# WHAT YOU HAVE TO DO
Lines to restate from the data below: from the one containing "Epigenetics refers to" to the one containing "Chromatin remodeling", both included. Give them again exactly, and only them.

# RECORDS FOR THIS EXERCISE
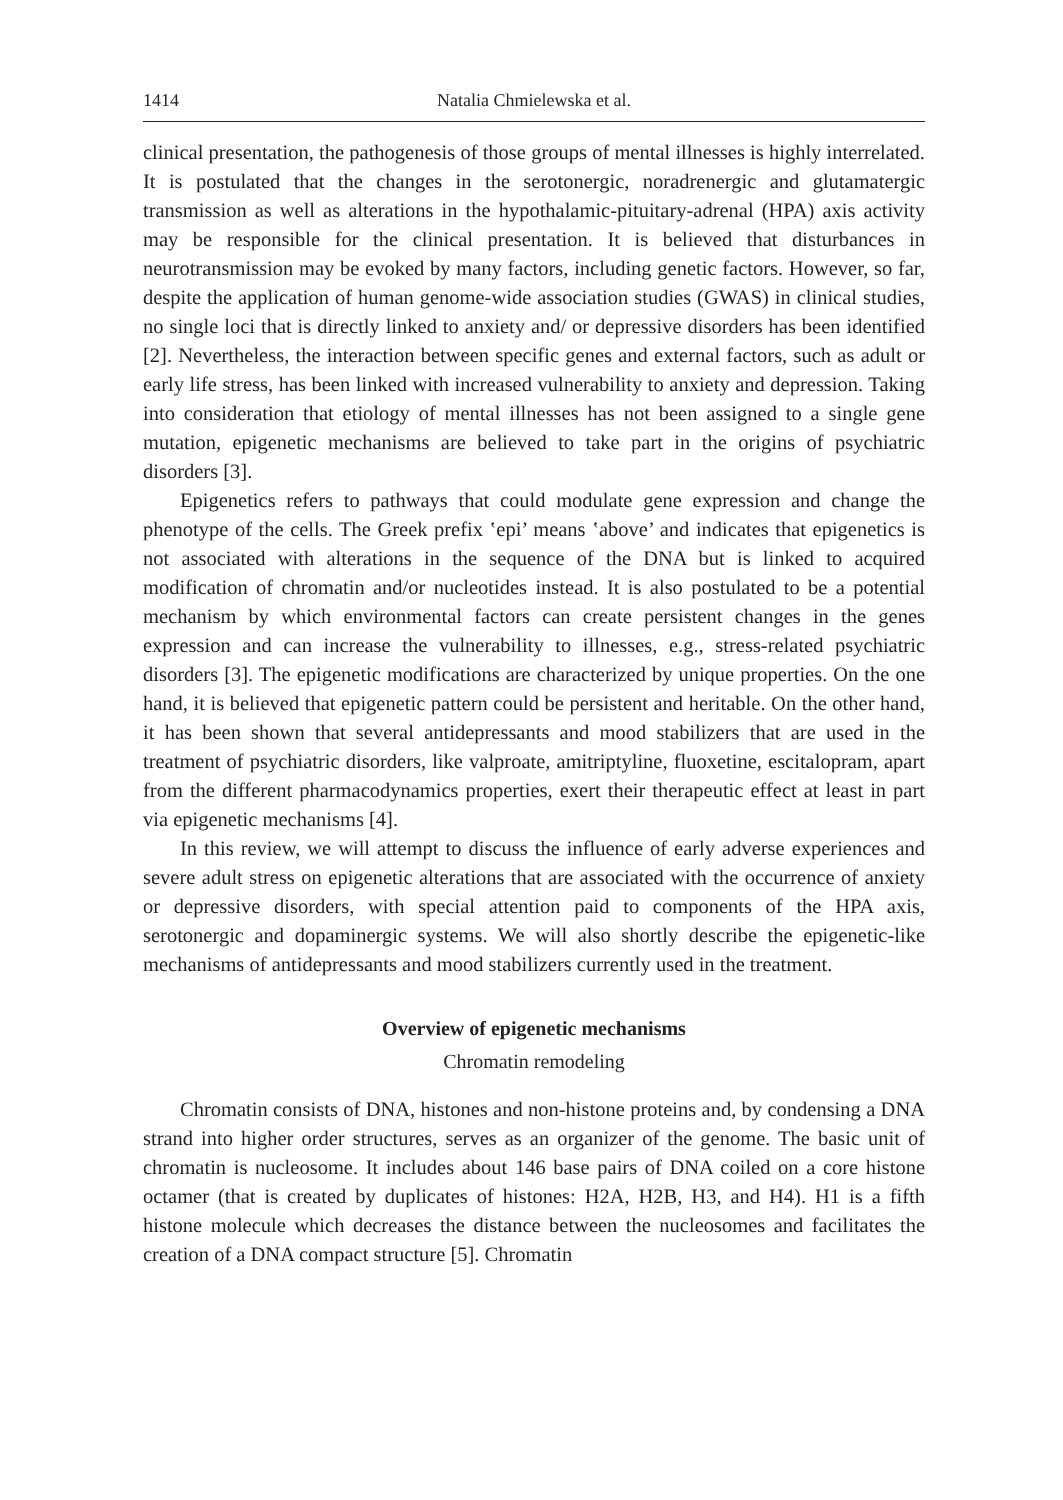1414 Natalia Chmielewska et al.
clinical presentation, the pathogenesis of those groups of mental illnesses is highly interrelated. It is postulated that the changes in the serotonergic, noradrenergic and glutamatergic transmission as well as alterations in the hypothalamic-pituitary-adrenal (HPA) axis activity may be responsible for the clinical presentation. It is believed that disturbances in neurotransmission may be evoked by many factors, including genetic factors. However, so far, despite the application of human genome-wide association studies (GWAS) in clinical studies, no single loci that is directly linked to anxiety and/ or depressive disorders has been identified [2]. Nevertheless, the interaction between specific genes and external factors, such as adult or early life stress, has been linked with increased vulnerability to anxiety and depression. Taking into consideration that etiology of mental illnesses has not been assigned to a single gene mutation, epigenetic mechanisms are believed to take part in the origins of psychiatric disorders [3].
Epigenetics refers to pathways that could modulate gene expression and change the phenotype of the cells. The Greek prefix ʽepi’ means ʽabove’ and indicates that epigenetics is not associated with alterations in the sequence of the DNA but is linked to acquired modification of chromatin and/or nucleotides instead. It is also postulated to be a potential mechanism by which environmental factors can create persistent changes in the genes expression and can increase the vulnerability to illnesses, e.g., stress-related psychiatric disorders [3]. The epigenetic modifications are characterized by unique properties. On the one hand, it is believed that epigenetic pattern could be persistent and heritable. On the other hand, it has been shown that several antidepressants and mood stabilizers that are used in the treatment of psychiatric disorders, like valproate, amitriptyline, fluoxetine, escitalopram, apart from the different pharmacodynamics properties, exert their therapeutic effect at least in part via epigenetic mechanisms [4].
In this review, we will attempt to discuss the influence of early adverse experiences and severe adult stress on epigenetic alterations that are associated with the occurrence of anxiety or depressive disorders, with special attention paid to components of the HPA axis, serotonergic and dopaminergic systems. We will also shortly describe the epigenetic-like mechanisms of antidepressants and mood stabilizers currently used in the treatment.
Overview of epigenetic mechanisms
Chromatin remodeling
Chromatin consists of DNA, histones and non-histone proteins and, by condensing a DNA strand into higher order structures, serves as an organizer of the genome. The basic unit of chromatin is nucleosome. It includes about 146 base pairs of DNA coiled on a core histone octamer (that is created by duplicates of histones: H2A, H2B, H3, and H4). H1 is a fifth histone molecule which decreases the distance between the nucleosomes and facilitates the creation of a DNA compact structure [5]. Chromatin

# OUTPUT FOR THIS EXERCISE
Epigenetics refers to pathways that could modulate gene expression and change the phenotype of the cells. The Greek prefix ʽepi’ means ʽabove’ and indicates that epigenetics is not associated with alterations in the sequence of the DNA but is linked to acquired modification of chromatin and/or nucleotides instead. It is also postulated to be a potential mechanism by which environmental factors can create persistent changes in the genes expression and can increase the vulnerability to illnesses, e.g., stress-related psychiatric disorders [3]. The epigenetic modifications are characterized by unique properties. On the one hand, it is believed that epigenetic pattern could be persistent and heritable. On the other hand, it has been shown that several antidepressants and mood stabilizers that are used in the treatment of psychiatric disorders, like valproate, amitriptyline, fluoxetine, escitalopram, apart from the different pharmacodynamics properties, exert their therapeutic effect at least in part via epigenetic mechanisms [4].
In this review, we will attempt to discuss the influence of early adverse experiences and severe adult stress on epigenetic alterations that are associated with the occurrence of anxiety or depressive disorders, with special attention paid to components of the HPA axis, serotonergic and dopaminergic systems. We will also shortly describe the epigenetic-like mechanisms of antidepressants and mood stabilizers currently used in the treatment.
Overview of epigenetic mechanisms
Chromatin remodeling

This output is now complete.